Rewrite the items below with every instance of "pie chart" replaced by "circle graph", leaving everything else unchanged.

── Excerpted data ──

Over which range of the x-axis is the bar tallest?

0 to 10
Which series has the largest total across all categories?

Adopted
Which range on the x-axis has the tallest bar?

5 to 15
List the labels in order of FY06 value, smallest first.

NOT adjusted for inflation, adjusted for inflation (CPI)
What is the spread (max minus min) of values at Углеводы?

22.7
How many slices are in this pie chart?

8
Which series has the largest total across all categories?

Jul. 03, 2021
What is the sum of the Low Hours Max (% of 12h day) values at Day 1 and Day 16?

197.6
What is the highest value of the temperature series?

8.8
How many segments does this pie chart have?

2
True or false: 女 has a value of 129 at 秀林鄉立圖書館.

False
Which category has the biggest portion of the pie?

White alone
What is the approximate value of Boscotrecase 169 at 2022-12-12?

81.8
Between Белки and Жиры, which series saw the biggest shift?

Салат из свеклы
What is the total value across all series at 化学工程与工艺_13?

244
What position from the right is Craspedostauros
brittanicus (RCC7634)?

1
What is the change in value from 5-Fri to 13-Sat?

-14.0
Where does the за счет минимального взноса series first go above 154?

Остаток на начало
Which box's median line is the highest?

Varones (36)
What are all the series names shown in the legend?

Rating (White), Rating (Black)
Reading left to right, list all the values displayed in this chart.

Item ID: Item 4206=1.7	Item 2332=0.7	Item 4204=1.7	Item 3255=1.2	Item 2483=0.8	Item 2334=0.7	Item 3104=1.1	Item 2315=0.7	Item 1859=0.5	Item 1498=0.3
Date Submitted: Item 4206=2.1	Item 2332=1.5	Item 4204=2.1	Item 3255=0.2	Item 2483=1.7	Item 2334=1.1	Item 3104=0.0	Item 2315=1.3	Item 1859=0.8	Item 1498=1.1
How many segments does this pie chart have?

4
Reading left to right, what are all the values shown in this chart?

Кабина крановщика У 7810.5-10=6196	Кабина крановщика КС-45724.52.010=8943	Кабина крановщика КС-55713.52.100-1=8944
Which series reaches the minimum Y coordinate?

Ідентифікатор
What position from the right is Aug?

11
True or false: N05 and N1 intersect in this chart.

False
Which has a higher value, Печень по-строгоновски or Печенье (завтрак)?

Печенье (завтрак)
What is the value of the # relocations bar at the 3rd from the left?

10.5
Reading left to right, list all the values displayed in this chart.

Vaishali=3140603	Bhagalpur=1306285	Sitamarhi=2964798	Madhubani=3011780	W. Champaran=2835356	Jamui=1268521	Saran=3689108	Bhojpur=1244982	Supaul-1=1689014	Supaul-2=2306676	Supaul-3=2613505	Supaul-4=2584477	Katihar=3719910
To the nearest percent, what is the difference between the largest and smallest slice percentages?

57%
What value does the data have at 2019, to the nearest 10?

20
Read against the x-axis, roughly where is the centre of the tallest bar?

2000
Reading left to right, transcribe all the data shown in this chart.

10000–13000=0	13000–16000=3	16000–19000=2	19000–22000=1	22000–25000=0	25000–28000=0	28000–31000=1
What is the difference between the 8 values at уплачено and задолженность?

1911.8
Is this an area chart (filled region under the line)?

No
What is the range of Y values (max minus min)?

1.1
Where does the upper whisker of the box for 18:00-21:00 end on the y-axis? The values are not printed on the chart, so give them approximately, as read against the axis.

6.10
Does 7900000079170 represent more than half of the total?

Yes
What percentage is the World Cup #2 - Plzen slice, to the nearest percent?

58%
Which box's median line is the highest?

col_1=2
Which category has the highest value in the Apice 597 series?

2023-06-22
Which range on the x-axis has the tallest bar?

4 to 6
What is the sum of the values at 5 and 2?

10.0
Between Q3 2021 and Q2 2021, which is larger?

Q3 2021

───

Written reply:
Over which range of the x-axis is the bar tallest?

0 to 10
Which series has the largest total across all categories?

Adopted
Which range on the x-axis has the tallest bar?

5 to 15
List the labels in order of FY06 value, smallest first.

NOT adjusted for inflation, adjusted for inflation (CPI)
What is the spread (max minus min) of values at Углеводы?

22.7
How many slices are in this circle graph?

8
Which series has the largest total across all categories?

Jul. 03, 2021
What is the sum of the Low Hours Max (% of 12h day) values at Day 1 and Day 16?

197.6
What is the highest value of the temperature series?

8.8
How many segments does this circle graph have?

2
True or false: 女 has a value of 129 at 秀林鄉立圖書館.

False
Which category has the biggest portion of the pie?

White alone
What is the approximate value of Boscotrecase 169 at 2022-12-12?

81.8
Between Белки and Жиры, which series saw the biggest shift?

Салат из свеклы
What is the total value across all series at 化学工程与工艺_13?

244
What position from the right is Craspedostauros
brittanicus (RCC7634)?

1
What is the change in value from 5-Fri to 13-Sat?

-14.0
Where does the за счет минимального взноса series first go above 154?

Остаток на начало
Which box's median line is the highest?

Varones (36)
What are all the series names shown in the legend?

Rating (White), Rating (Black)
Reading left to right, list all the values displayed in this chart.

Item ID: Item 4206=1.7	Item 2332=0.7	Item 4204=1.7	Item 3255=1.2	Item 2483=0.8	Item 2334=0.7	Item 3104=1.1	Item 2315=0.7	Item 1859=0.5	Item 1498=0.3
Date Submitted: Item 4206=2.1	Item 2332=1.5	Item 4204=2.1	Item 3255=0.2	Item 2483=1.7	Item 2334=1.1	Item 3104=0.0	Item 2315=1.3	Item 1859=0.8	Item 1498=1.1
How many segments does this circle graph have?

4
Reading left to right, what are all the values shown in this chart?

Кабина крановщика У 7810.5-10=6196	Кабина крановщика КС-45724.52.010=8943	Кабина крановщика КС-55713.52.100-1=8944
Which series reaches the minimum Y coordinate?

Ідентифікатор
What position from the right is Aug?

11
True or false: N05 and N1 intersect in this chart.

False
Which has a higher value, Печень по-строгоновски or Печенье (завтрак)?

Печенье (завтрак)
What is the value of the # relocations bar at the 3rd from the left?

10.5
Reading left to right, list all the values displayed in this chart.

Vaishali=3140603	Bhagalpur=1306285	Sitamarhi=2964798	Madhubani=3011780	W. Champaran=2835356	Jamui=1268521	Saran=3689108	Bhojpur=1244982	Supaul-1=1689014	Supaul-2=2306676	Supaul-3=2613505	Supaul-4=2584477	Katihar=3719910
To the nearest percent, what is the difference between the largest and smallest slice percentages?

57%
What value does the data have at 2019, to the nearest 10?

20
Read against the x-axis, roughly where is the centre of the tallest bar?

2000
Reading left to right, transcribe all the data shown in this chart.

10000–13000=0	13000–16000=3	16000–19000=2	19000–22000=1	22000–25000=0	25000–28000=0	28000–31000=1
What is the difference between the 8 values at уплачено and задолженность?

1911.8
Is this an area chart (filled region under the line)?

No
What is the range of Y values (max minus min)?

1.1
Where does the upper whisker of the box for 18:00-21:00 end on the y-axis? The values are not printed on the chart, so give them approximately, as read against the axis.

6.10
Does 7900000079170 represent more than half of the total?

Yes
What percentage is the World Cup #2 - Plzen slice, to the nearest percent?

58%
Which box's median line is the highest?

col_1=2
Which category has the highest value in the Apice 597 series?

2023-06-22
Which range on the x-axis has the tallest bar?

4 to 6
What is the sum of the values at 5 and 2?

10.0
Between Q3 2021 and Q2 2021, which is larger?

Q3 2021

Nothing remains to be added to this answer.